Biden’s proposal, which revives many items stripped from last year’s budget plan, faces even stiffer opposition in Congress this year, after Republicans won control of the House of Representatives in November’s midterm elections.
That is in direct defiance of Republican House Speaker Kevin McCarthy’s threat to block a $31.4 trillion increase in the federal debt ceiling unless Biden agrees to rein in federal spending.
Speaking at a union hall in Philadelphia, the Democratic president will outline a plan to cut nearly $3 trillion over 10 years by raising taxes on those earning more than $400,000 and ending a corporate tax break enacted in 2017 under then-President Donald Trump.

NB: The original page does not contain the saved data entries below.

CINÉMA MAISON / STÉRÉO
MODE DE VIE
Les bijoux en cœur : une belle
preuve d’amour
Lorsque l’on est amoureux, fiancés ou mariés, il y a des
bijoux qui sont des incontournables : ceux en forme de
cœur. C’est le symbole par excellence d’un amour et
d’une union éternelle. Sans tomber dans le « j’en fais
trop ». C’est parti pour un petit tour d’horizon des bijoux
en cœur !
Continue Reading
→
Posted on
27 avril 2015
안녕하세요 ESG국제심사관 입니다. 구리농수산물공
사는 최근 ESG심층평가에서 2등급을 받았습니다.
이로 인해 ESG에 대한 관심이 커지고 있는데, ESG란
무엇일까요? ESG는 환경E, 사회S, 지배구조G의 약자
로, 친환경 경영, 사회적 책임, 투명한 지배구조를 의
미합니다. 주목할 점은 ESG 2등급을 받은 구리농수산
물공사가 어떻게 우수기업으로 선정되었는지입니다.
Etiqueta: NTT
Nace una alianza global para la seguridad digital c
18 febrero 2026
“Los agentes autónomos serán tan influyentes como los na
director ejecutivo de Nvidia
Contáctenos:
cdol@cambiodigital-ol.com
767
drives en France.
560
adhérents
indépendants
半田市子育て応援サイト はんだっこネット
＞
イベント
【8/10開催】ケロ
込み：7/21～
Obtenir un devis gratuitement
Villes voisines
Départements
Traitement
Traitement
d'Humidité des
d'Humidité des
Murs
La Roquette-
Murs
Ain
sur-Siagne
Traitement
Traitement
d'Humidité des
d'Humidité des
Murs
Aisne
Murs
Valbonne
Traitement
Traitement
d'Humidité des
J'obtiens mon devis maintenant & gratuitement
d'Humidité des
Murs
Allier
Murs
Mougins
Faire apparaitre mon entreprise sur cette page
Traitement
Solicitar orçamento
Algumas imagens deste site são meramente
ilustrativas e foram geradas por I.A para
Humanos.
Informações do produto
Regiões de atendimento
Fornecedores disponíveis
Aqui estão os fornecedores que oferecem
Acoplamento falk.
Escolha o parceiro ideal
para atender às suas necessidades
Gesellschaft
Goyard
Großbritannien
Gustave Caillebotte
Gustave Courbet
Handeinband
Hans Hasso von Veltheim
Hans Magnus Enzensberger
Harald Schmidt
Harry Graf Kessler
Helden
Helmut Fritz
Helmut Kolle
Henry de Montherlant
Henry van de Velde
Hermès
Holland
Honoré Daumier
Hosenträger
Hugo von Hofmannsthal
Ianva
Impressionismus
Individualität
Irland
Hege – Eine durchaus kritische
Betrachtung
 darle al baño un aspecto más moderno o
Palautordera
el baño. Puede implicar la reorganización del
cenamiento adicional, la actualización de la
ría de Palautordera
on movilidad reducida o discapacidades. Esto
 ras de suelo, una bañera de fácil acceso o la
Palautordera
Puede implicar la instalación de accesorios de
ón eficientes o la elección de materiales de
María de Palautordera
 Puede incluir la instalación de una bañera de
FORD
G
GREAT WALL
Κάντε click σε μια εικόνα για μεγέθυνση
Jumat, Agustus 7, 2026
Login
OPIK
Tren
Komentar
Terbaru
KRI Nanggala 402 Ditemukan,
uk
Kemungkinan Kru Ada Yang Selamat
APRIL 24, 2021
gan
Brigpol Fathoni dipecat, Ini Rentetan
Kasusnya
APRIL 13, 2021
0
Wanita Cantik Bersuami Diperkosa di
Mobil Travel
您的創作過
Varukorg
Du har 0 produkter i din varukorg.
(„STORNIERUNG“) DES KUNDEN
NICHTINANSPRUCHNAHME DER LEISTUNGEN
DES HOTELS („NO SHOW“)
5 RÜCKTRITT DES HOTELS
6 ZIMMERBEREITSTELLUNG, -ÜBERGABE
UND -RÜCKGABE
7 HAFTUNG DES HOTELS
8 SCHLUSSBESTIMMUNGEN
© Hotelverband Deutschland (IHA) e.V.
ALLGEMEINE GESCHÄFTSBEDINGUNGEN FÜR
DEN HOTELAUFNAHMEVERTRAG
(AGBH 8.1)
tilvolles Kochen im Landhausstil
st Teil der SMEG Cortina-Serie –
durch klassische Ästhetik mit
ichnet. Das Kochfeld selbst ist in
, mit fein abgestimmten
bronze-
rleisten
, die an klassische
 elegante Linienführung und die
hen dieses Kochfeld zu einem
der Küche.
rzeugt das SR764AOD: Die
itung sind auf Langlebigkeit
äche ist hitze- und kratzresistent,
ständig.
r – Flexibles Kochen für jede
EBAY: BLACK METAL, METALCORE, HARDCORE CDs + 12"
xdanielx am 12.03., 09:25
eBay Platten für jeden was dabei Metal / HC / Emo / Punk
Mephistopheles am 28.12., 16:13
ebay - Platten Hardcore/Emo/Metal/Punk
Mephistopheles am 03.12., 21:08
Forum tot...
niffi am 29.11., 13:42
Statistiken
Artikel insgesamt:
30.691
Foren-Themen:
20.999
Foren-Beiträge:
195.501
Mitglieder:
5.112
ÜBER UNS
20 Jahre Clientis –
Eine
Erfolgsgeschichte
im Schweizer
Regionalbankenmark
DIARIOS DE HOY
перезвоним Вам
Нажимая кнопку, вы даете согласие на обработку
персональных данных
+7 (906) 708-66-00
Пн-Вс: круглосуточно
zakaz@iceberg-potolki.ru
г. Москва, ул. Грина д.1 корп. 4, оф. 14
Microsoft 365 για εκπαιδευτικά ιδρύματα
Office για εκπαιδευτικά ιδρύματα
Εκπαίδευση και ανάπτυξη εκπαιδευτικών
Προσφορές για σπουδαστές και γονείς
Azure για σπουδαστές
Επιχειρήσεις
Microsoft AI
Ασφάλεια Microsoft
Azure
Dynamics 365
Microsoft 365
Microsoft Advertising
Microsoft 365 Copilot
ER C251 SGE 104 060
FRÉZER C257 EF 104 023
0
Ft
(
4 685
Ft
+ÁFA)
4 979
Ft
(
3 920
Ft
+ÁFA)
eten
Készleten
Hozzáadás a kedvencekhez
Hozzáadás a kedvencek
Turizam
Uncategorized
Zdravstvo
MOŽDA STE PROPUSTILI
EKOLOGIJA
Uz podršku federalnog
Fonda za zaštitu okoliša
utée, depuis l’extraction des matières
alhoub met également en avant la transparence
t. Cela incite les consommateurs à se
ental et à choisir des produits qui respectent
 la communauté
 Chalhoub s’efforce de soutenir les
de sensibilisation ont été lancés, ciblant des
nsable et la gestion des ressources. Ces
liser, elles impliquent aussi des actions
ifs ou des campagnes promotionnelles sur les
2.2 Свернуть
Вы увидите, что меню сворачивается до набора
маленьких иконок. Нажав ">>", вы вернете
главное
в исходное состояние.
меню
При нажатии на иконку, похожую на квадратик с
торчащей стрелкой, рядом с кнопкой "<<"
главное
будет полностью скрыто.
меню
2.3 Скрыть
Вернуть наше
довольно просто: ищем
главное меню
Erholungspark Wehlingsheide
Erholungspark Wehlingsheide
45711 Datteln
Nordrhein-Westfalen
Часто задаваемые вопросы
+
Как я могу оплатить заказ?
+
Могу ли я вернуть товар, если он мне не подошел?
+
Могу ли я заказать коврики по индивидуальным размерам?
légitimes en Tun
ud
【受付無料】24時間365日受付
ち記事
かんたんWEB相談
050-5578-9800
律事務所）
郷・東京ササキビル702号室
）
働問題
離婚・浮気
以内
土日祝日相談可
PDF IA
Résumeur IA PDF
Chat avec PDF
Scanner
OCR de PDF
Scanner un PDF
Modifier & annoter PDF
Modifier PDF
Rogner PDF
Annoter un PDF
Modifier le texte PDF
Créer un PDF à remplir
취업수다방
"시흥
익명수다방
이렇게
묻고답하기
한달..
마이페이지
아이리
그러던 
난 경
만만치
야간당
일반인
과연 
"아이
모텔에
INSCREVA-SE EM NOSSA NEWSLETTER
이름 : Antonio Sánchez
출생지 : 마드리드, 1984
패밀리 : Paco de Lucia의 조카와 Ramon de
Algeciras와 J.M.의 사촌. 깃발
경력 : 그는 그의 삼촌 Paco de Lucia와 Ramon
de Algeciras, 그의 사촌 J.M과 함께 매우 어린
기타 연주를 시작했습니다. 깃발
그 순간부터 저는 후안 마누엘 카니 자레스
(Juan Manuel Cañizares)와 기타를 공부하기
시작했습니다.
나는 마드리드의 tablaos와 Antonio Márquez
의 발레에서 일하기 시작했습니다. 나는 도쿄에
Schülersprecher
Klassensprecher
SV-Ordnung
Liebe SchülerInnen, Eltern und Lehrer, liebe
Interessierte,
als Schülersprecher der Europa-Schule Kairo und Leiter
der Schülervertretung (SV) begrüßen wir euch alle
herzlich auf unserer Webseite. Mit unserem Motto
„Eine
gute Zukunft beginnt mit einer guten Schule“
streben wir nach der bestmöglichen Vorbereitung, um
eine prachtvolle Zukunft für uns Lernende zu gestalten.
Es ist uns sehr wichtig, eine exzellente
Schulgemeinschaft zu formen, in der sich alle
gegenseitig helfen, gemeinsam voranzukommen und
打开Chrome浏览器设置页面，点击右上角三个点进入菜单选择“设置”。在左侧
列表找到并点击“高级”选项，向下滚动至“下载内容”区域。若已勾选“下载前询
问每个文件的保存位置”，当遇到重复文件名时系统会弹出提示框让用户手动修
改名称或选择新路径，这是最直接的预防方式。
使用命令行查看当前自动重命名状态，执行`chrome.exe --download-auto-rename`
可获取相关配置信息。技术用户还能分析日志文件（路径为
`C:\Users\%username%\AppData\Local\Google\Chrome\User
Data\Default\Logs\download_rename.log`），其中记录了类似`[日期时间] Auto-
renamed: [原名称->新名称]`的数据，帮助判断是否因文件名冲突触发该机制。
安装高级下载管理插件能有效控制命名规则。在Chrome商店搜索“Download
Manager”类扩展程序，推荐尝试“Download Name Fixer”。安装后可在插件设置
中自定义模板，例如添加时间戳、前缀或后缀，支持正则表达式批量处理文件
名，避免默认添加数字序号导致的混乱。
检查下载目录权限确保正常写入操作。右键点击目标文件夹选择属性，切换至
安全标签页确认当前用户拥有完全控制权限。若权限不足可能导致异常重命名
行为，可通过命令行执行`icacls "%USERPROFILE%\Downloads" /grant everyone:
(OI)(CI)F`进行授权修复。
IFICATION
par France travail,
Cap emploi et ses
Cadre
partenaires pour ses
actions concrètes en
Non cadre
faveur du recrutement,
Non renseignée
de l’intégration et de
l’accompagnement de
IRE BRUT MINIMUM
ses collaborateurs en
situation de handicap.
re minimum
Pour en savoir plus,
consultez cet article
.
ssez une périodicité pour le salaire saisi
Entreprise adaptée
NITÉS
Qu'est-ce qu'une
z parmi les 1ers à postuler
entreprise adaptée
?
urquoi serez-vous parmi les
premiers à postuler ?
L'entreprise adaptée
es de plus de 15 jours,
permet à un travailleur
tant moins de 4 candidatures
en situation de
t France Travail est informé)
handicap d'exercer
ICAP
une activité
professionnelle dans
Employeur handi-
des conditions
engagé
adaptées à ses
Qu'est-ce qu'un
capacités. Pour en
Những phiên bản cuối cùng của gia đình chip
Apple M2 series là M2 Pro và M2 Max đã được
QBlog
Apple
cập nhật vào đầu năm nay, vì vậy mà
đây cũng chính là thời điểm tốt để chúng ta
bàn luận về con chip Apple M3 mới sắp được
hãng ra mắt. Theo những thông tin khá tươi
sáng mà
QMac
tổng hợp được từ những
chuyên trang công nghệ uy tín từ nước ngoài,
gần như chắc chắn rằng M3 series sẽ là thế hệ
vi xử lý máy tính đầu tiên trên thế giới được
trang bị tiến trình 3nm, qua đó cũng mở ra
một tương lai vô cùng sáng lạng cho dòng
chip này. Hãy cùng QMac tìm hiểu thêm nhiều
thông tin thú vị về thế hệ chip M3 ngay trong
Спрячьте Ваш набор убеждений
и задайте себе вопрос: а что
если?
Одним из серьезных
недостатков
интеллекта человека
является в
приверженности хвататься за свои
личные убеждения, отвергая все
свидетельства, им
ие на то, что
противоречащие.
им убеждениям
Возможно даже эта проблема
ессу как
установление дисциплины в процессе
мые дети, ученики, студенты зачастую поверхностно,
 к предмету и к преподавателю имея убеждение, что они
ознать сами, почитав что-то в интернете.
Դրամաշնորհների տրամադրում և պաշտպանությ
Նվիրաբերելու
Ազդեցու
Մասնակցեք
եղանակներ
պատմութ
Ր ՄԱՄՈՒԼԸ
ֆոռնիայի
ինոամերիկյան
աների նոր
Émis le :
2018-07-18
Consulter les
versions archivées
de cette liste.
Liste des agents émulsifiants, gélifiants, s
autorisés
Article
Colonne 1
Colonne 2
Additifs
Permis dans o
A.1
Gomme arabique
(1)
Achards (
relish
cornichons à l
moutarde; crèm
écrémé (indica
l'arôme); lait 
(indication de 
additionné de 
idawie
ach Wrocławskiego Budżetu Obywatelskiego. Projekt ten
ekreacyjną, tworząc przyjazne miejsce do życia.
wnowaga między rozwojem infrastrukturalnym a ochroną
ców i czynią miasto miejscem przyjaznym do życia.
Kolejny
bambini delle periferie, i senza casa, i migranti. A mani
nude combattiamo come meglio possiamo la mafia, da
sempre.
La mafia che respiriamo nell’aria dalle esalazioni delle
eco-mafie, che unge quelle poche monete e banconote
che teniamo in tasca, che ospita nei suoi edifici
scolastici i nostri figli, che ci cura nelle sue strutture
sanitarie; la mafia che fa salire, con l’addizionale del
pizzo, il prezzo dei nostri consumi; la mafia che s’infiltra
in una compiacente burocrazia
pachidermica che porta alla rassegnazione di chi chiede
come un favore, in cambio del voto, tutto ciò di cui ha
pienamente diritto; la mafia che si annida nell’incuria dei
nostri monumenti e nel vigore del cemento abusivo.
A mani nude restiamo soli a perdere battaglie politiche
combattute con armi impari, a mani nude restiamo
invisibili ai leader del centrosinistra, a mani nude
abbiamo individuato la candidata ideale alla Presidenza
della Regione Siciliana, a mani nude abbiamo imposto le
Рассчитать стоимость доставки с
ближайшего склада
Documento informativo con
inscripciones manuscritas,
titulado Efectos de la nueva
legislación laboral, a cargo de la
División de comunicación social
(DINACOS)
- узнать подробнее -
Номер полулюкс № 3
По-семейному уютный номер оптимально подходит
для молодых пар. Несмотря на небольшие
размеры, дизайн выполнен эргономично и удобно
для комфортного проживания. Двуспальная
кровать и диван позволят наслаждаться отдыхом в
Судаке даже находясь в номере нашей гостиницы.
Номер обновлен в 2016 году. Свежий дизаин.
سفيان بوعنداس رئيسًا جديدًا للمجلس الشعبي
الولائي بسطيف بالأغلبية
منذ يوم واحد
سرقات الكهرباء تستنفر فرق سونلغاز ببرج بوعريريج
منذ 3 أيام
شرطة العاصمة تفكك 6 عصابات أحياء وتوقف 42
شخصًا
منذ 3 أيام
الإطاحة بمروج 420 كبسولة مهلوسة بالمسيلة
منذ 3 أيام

A White House official, who was not authorized to speak publicly, contrasted Biden’s view with that of Republicans, saying the budget would reduce the U.S. deficit while cutting spending for families.
It also proposes raising taxes on the wealthy and large corporations, the official said, and “tackling wasteful special interest payments.”
Biden’s budget plan proposes to close the deficit by imposing a 25% minimum tax on high-spending funds and billionaires and doubling the capital gains tax from 20%, the White House official said. Biden also said the budget would propose quadrupling the 1% stock buyback tax, while going after corporations and wealthy individuals who avoid paying taxes.
Biden will also promise to protect those making less than $400,000 a year from tax increases and protect Social Security, Medicare and Medicaid. At the same time, he will deliver relief to working families by investing billions to lower childcare costs and ensure free preschool for all of the country’s 4 million 4-year-olds, and promise to increase rail safety.
White House officials say lowering child care costs will boost the economy and allow more women to return to work. Such proposals also enjoy strong support and could help shore up Biden’s low approval ratings as he prepares to announce his reelection bid this spring.
Republicans say Biden’s spending in his first two years in office drove inflation to a nearly 40-year high last summer and are already poised to cut $150 billion in non-defense discretionary programs — including about $25 billion from the Education Department and cuts in foreign aid and sex. program aimed at preventing communicable diseases — which they say will save $1.5 trillion over a decade.
Is there common ground? “Very little, very little,” Republican Representative Ben Kline told Reuters. “He doesn’t want to cut any spending, he just wants to raise taxes.”